- **Description of the task**
When you transcribe the entries below, keep the wording exact and omit the pictures.

---------- Source material ----------

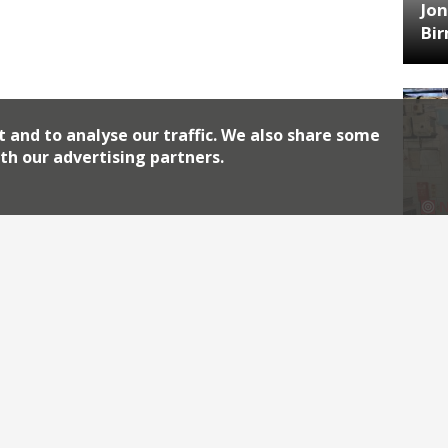
Jon
Bi
t and to analyse our traffic. We also share some
th our advertising partners.
HA
Jos
Archiv
2026
2018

----------

- **Your solution**
Jon
Bi
t and to analyse our traffic. We also share some
th our advertising partners.
HA
Jos
Archiv
2026
2018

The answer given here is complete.